=== Goal of the exercise ===
The entries below contain pictures, which are to be left out; write out exactly, and only, the lines from the line with "mug: present [743,434,787,494]" up to and including the line with "woven basket: present".

=== Data ===
+--
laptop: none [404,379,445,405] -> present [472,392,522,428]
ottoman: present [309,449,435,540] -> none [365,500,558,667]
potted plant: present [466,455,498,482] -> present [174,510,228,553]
+--
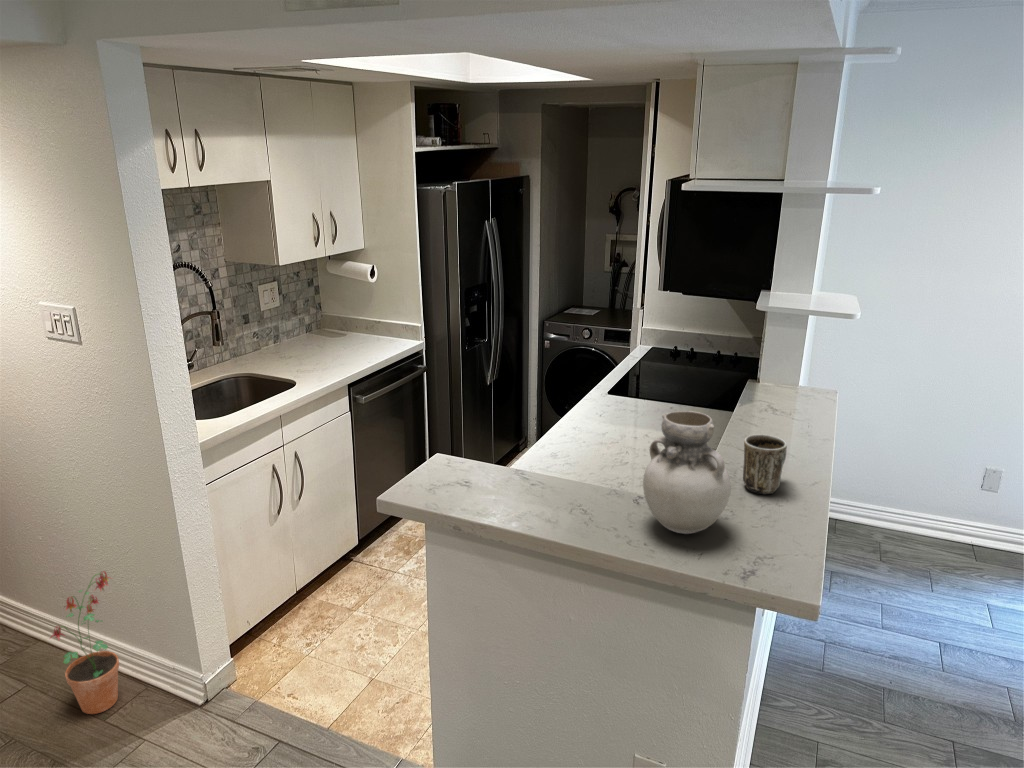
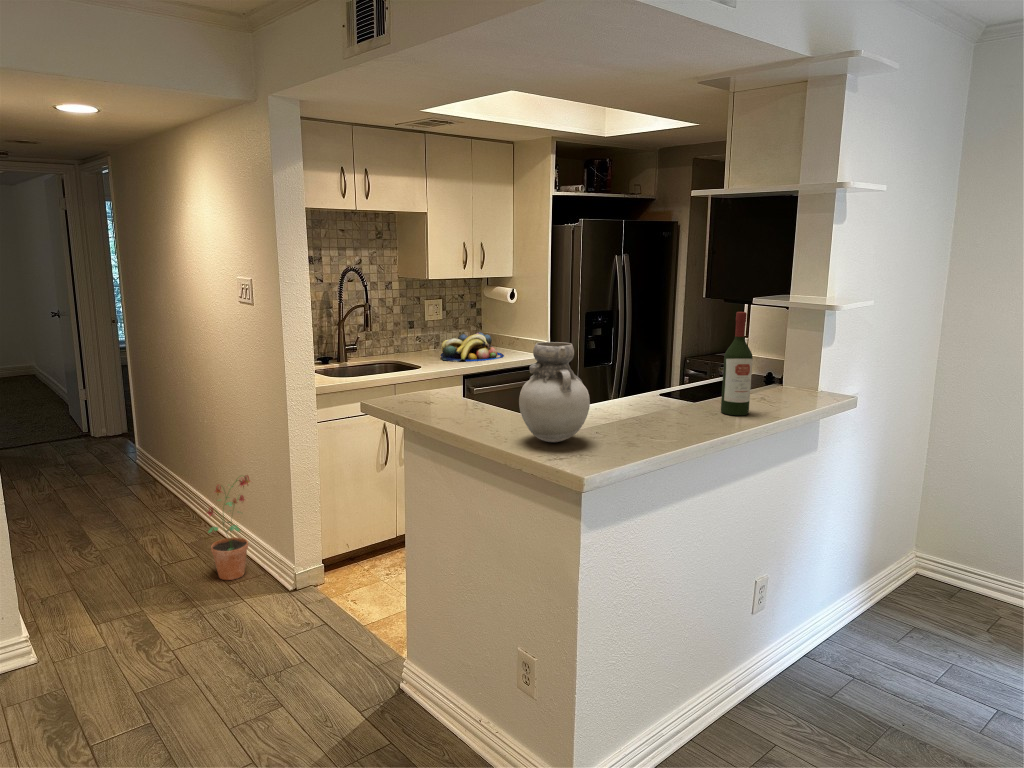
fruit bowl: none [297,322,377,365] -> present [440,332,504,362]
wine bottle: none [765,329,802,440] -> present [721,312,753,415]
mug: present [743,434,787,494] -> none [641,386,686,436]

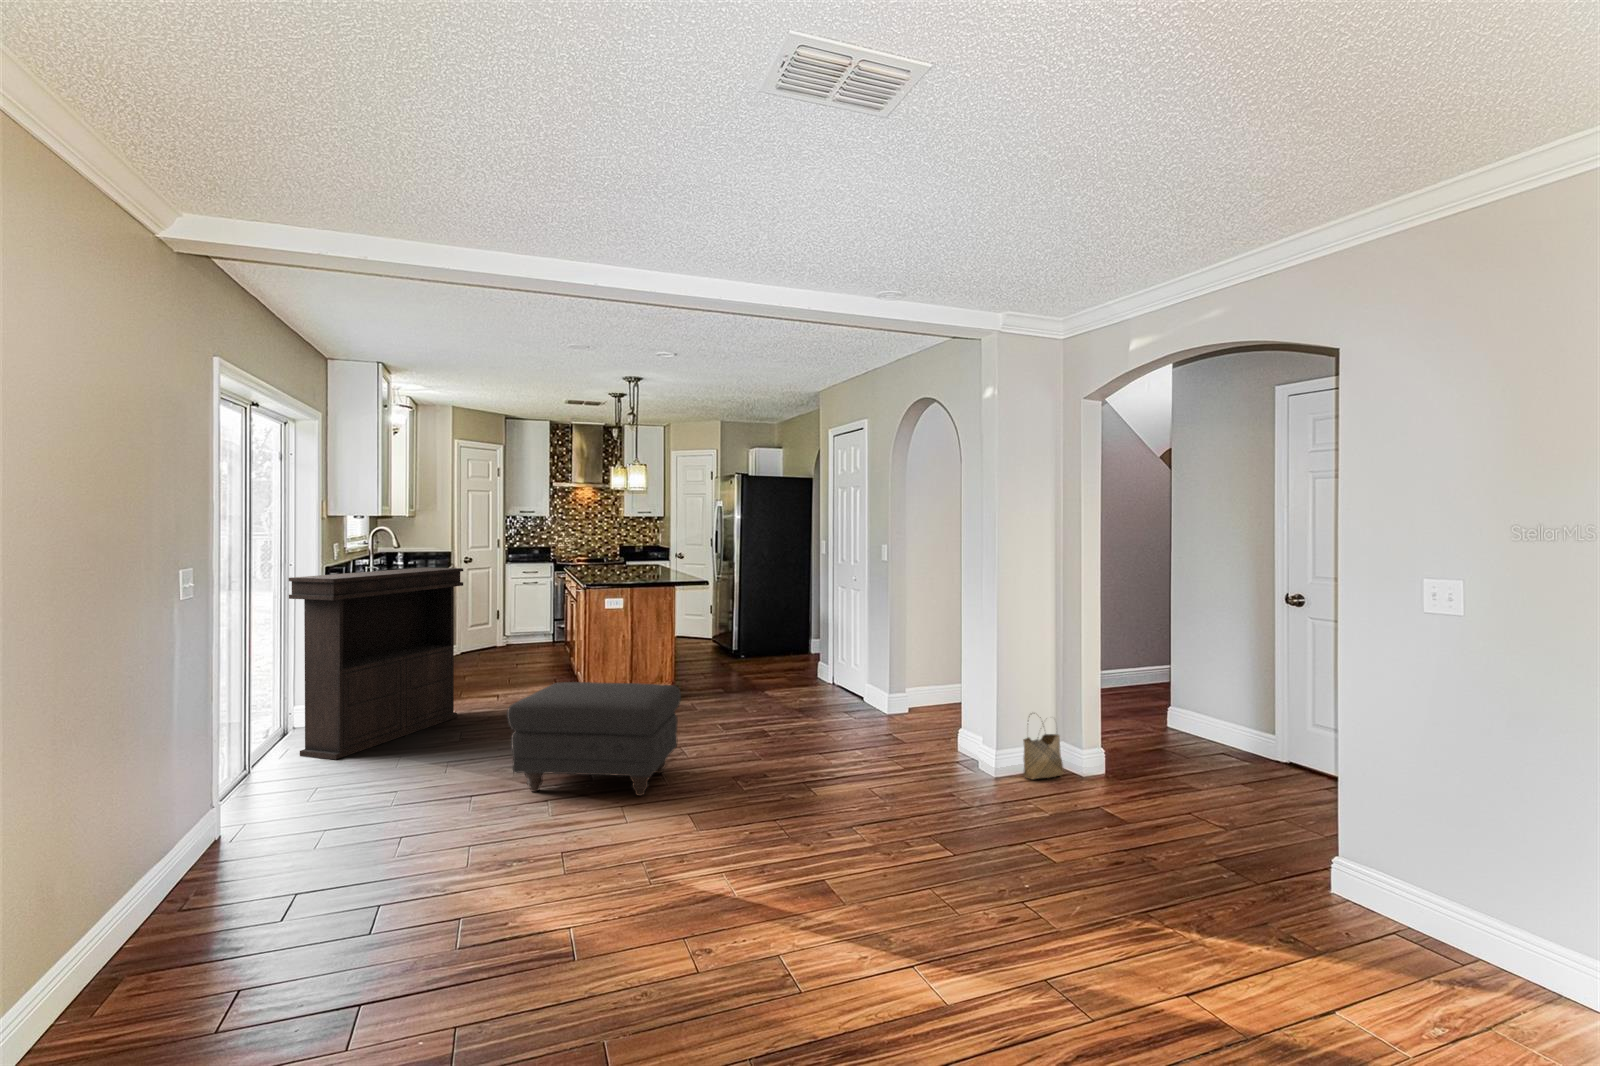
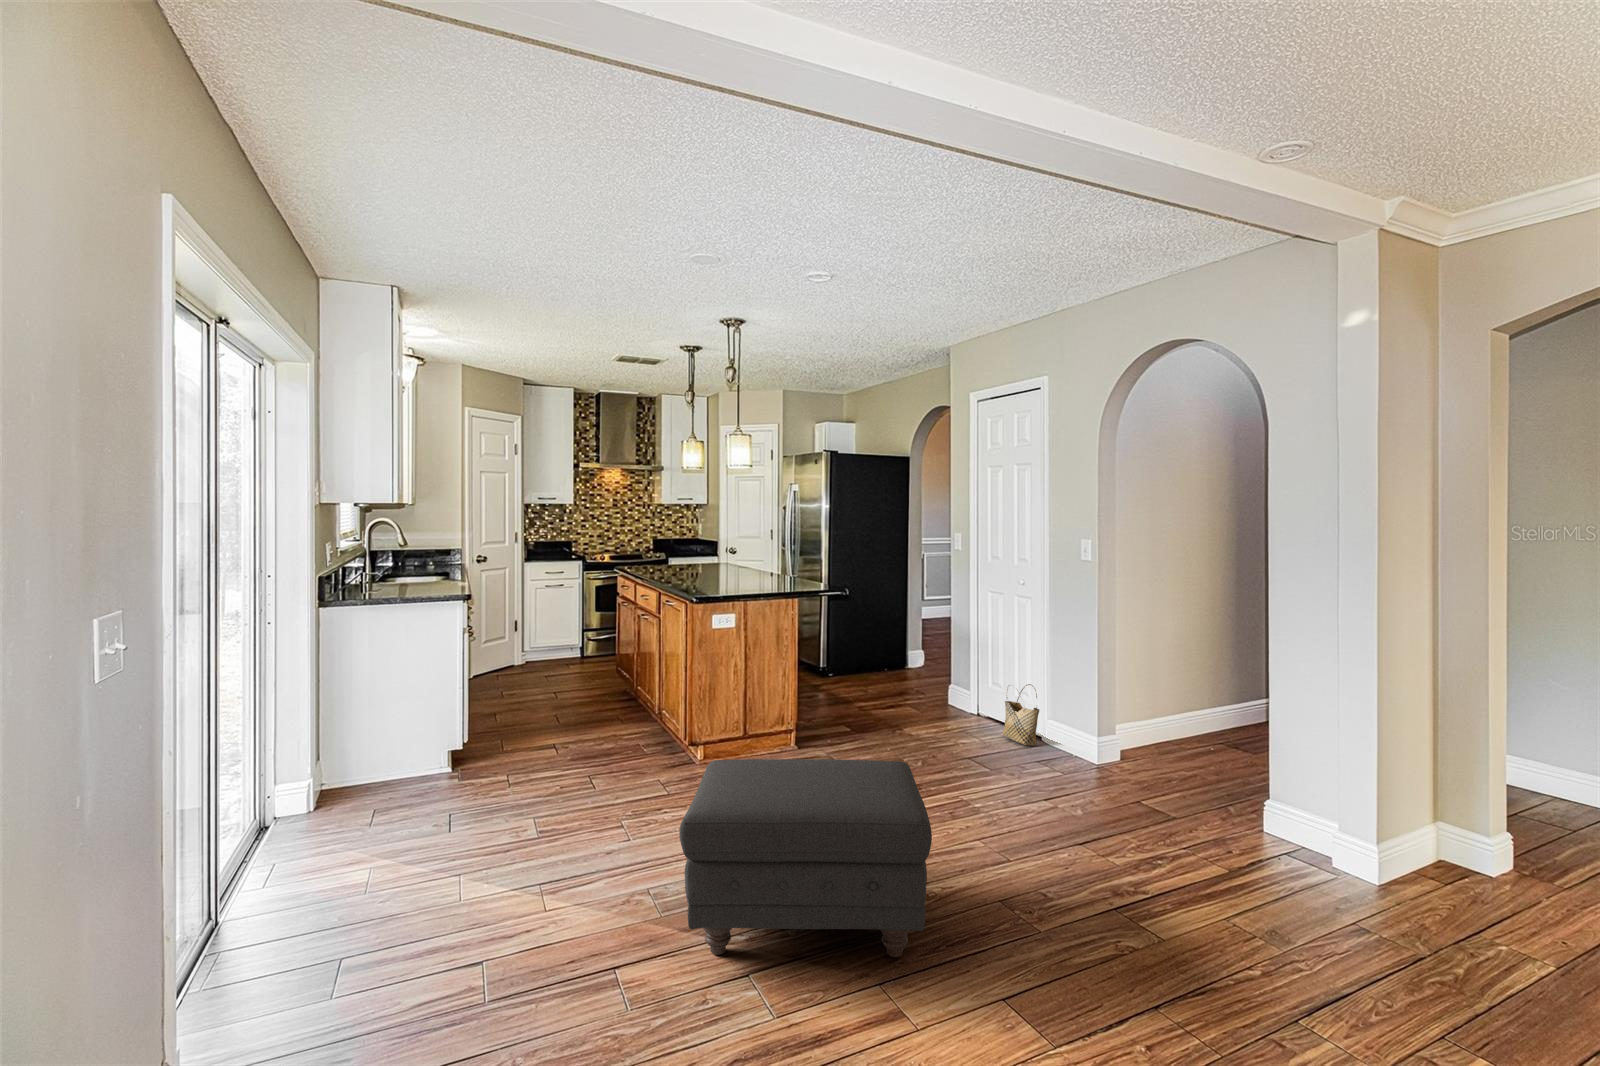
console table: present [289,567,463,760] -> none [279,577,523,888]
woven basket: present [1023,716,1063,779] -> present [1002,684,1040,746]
+--
=== The completed task ===
mug: present [743,434,787,494] -> none [641,386,686,436]

console table: present [289,567,463,760] -> none [279,577,523,888]
woven basket: present [1023,716,1063,779] -> present [1002,684,1040,746]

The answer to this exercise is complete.